I regarded him with envy. For the correspondents in the greatest of all wars the pickings had been meagre. "You are to be congratulated," I said. He brushed aside my congratulations. "For what?" he demanded. "I didn't go after the stories; they came to me. The things I saw I had to see. Couldn't get away from them. I've been with the British, serving in the R.A.M.C. Been hospital steward, stretcher bearer, ambulance driver. I've been sixteen months at the front, and all the time on the firing-line. I was in the retreat from Mons, with French on the Marne, at Ypres, all through the winter fighting along the Canal, on the Gallipoli Peninsula, and, just lately, in Servia. I've seen more of this war than any soldier. Because, sometimes, they give the soldier a rest; they never give the medical corps a rest. The only rest I got was when I was wounded."

He seemed no worse for his wounds, so again I tendered congratulations. This time he accepted them. The recollection of the things he had seen, things incredible, terrible, unique in human experience, had stirred him. He talked on, not boastfully, but in a tone, rather, of awe and disbelief, as though assuring himself that it was really he to whom such things had happened.

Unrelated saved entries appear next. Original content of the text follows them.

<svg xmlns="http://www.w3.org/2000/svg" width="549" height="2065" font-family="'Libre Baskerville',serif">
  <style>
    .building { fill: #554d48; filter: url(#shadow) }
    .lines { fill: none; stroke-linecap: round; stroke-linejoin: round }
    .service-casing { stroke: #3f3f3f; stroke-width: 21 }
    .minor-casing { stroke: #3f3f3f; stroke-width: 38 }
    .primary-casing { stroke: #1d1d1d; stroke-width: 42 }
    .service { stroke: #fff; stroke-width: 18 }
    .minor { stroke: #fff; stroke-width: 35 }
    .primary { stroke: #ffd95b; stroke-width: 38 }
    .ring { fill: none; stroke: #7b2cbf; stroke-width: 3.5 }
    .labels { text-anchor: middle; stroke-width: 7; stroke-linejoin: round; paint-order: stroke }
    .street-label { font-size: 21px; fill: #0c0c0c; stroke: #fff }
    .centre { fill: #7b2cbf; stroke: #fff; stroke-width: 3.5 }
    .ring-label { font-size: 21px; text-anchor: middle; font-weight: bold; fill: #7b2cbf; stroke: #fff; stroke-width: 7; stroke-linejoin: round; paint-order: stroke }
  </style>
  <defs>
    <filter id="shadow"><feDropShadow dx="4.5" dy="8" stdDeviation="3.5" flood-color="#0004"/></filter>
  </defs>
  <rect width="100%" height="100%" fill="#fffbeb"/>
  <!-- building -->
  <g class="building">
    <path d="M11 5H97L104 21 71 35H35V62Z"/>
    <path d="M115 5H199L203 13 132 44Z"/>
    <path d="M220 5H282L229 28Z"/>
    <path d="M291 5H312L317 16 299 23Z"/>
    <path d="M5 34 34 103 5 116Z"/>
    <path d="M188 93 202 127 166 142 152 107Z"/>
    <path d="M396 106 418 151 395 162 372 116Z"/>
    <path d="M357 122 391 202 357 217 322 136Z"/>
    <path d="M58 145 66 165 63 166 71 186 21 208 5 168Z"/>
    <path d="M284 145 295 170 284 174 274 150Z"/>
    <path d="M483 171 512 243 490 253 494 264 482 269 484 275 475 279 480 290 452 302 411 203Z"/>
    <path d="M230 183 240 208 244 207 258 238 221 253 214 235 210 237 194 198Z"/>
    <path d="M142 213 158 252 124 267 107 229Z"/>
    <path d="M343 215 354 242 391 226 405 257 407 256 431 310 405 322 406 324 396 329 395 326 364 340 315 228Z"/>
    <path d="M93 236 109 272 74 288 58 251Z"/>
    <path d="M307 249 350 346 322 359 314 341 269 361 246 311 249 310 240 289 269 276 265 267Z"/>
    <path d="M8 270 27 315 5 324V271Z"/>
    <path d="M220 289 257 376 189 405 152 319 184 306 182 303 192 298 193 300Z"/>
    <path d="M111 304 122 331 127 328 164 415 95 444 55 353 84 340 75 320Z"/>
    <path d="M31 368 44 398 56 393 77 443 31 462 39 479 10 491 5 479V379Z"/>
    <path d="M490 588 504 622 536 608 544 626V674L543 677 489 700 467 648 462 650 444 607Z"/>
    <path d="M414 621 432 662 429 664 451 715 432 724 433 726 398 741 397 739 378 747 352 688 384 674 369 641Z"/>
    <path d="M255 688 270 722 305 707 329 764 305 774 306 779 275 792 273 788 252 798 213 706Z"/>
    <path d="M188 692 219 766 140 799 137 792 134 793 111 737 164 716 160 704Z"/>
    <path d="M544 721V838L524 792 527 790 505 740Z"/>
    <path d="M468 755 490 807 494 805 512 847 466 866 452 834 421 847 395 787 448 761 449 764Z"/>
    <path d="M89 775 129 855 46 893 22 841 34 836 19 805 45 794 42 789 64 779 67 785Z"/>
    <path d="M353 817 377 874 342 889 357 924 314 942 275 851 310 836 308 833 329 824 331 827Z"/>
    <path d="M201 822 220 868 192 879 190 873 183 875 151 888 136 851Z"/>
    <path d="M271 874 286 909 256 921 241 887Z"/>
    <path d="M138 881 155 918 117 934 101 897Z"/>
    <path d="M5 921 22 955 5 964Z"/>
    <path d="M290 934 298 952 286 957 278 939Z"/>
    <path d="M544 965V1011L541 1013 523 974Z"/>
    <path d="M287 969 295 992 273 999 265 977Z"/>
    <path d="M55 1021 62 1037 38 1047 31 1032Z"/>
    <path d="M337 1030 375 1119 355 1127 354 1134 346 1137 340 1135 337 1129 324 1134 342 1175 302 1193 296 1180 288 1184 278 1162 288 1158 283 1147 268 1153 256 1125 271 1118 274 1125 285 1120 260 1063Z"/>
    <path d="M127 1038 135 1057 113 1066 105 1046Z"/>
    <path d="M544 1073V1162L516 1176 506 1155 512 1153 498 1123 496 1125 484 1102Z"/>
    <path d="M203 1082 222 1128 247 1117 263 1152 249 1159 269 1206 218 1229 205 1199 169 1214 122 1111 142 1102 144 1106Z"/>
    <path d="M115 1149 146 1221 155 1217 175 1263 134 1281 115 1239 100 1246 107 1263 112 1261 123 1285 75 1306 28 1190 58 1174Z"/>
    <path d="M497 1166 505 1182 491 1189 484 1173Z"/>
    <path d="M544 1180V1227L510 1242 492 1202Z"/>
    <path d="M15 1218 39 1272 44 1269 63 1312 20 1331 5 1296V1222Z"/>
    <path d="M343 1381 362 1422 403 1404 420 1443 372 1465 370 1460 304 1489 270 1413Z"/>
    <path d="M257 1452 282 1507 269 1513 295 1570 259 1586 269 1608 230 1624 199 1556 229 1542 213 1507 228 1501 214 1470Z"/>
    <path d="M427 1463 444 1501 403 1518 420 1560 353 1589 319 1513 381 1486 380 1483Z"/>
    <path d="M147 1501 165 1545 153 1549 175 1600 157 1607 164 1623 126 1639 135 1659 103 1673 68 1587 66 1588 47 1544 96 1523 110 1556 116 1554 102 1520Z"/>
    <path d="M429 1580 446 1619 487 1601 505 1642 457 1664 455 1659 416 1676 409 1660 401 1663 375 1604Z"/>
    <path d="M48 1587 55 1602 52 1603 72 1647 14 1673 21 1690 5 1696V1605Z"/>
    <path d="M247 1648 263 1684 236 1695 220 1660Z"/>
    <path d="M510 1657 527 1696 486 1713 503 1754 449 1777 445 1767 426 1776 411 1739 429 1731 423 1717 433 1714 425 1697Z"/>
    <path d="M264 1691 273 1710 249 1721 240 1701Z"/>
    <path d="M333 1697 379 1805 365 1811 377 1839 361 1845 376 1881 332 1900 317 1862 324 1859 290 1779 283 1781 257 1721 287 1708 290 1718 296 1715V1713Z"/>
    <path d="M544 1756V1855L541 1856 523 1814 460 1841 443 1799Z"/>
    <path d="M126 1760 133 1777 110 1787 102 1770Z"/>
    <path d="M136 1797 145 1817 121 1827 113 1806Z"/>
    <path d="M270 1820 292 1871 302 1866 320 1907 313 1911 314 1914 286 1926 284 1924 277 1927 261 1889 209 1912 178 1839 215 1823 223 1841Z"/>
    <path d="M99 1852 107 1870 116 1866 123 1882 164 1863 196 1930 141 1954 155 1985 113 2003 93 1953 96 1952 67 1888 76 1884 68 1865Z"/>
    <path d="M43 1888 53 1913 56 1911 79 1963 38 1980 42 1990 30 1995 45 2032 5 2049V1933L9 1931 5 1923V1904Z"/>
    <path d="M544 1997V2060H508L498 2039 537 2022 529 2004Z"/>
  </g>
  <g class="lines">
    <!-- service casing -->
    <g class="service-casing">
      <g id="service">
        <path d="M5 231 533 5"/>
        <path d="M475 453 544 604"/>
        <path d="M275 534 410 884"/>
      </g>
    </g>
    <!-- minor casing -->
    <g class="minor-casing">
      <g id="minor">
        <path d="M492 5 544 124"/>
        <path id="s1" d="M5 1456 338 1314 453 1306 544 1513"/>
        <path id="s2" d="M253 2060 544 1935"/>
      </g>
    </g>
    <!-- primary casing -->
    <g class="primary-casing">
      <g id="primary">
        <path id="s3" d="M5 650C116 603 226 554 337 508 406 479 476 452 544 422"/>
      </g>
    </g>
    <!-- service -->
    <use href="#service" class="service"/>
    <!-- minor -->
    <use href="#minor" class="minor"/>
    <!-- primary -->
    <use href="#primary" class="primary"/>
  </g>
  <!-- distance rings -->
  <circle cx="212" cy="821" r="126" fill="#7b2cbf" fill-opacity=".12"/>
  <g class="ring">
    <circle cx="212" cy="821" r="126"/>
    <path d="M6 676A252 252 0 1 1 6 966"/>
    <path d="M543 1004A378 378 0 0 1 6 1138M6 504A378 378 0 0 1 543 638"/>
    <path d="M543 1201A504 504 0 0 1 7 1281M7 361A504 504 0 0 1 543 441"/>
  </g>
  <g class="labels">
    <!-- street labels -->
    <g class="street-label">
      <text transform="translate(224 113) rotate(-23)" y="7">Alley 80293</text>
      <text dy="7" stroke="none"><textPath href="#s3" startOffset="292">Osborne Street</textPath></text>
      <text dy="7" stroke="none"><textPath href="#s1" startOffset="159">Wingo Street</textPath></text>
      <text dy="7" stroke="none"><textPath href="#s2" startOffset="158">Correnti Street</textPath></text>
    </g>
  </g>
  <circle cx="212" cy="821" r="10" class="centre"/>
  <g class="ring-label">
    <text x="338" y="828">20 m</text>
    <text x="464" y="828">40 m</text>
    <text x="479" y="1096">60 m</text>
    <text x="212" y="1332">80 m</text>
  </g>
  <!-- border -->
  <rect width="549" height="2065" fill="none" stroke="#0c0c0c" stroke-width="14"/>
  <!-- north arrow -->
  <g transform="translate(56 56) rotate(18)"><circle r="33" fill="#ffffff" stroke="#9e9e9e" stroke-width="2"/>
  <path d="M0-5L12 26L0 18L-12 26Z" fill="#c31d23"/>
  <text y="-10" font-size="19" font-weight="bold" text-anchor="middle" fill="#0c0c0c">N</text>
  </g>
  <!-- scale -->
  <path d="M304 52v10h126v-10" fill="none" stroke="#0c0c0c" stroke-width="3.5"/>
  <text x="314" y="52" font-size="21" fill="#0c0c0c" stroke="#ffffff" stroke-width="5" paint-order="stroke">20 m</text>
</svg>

"I don't believe there's any kind of fighting I haven't seen," he declared; "hand-to-hand fighting with bayonets, grenades, gun butts. I've seen 'em on their knees in the mud choking each other, beating each other with their bare fists. I've seen every kind of airship, bomb, shell, poison gas, every kind of wound. Seen whole villages turned into a brickyard in twenty minutes; in Servia seen bodies of women frozen to death, bodies of babies starved to death, seen men in Belgium swinging from trees; along the Yzer for three months I saw the bodies of men I'd known sticking out of the mud, or hung up on the barb wire, with the crows picking them.

"I've seen some of the nerviest stunts that ever were pulled off in history. I've seen _real_ heroes. Time and time again I've seen a man throw away his life for his officer, or for a chap he didn't know, just as though it was a cigarette butt. I've seen the women nurses of our corps steer a car into a village and yank out a wounded man while shells were breaking under the wheels and the houses were pitching into the streets." He stopped and laughed consciously.

"Understand," he warned me, "I'm not talking about myself, only of things I've seen. The things I'm going to put in my book. It ought to be a pretty good book--what?"

My envy had been washed clean in admiration.

"It will make a wonderful book," I agreed. "Are you going to syndicate it first?"

Young Mr. Hamlin frowned importantly.

"I was thinking," he said, "of asking John for letters to the magazine editors. So, they'll know I'm not faking, that I've really been through it all. Letters from John would help a lot." Then he asked anxiously: "They would, wouldn't they?"